- Try it: Swap every "Charter" in the records below for "Private", and keep all other text unchanged. Leave the pictures out of your answer.

(Entries taken from a collection)
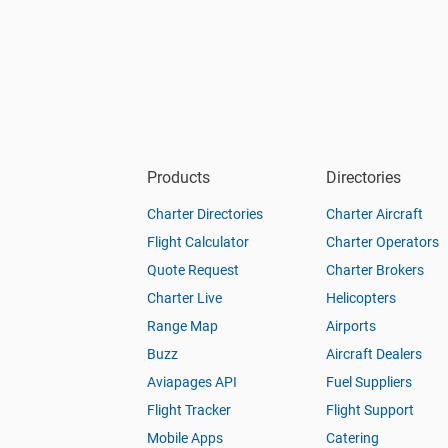
Products
Directories
Charter Directories
Charter Aircraft
Flight Calculator
Charter Operators
Quote Request
Charter Brokers
Charter Live
Helicopters
Range Map
Airports
Buzz
Aircraft Dealers
Aviapages API
Fuel Suppliers
Flight Tracker
Flight Support
Mobile Apps
Catering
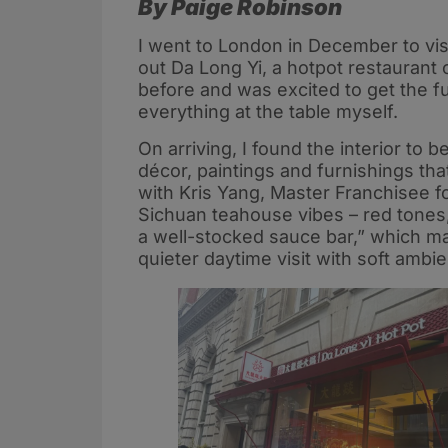
By Paige Robinson
I went to London in December to visi
out Da Long Yi, a hotpot restaurant 
before and was excited to get the f
everything at the table myself.
On arriving, I found the interior to 
décor, paintings and furnishings tha
with Kris Yang, Master Franchisee f
Sichuan teahouse vibes – red tones,
a well-stocked sauce bar,” which ma
quieter daytime visit with soft ambi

- Result of this task:
Products
Directories
Private Directories
Private Aircraft
Flight Calculator
Private Operators
Quote Request
Private Brokers
Private Live
Helicopters
Range Map
Airports
Buzz
Aircraft Dealers
Aviapages API
Fuel Suppliers
Flight Tracker
Flight Support
Mobile Apps
Catering
By Paige Robinson
I went to London in December to visi
out Da Long Yi, a hotpot restaurant 
before and was excited to get the f
everything at the table myself.
On arriving, I found the interior to 
décor, paintings and furnishings tha
with Kris Yang, Master Franchisee f
Sichuan teahouse vibes – red tones,
a well-stocked sauce bar,” which ma
quieter daytime visit with soft ambi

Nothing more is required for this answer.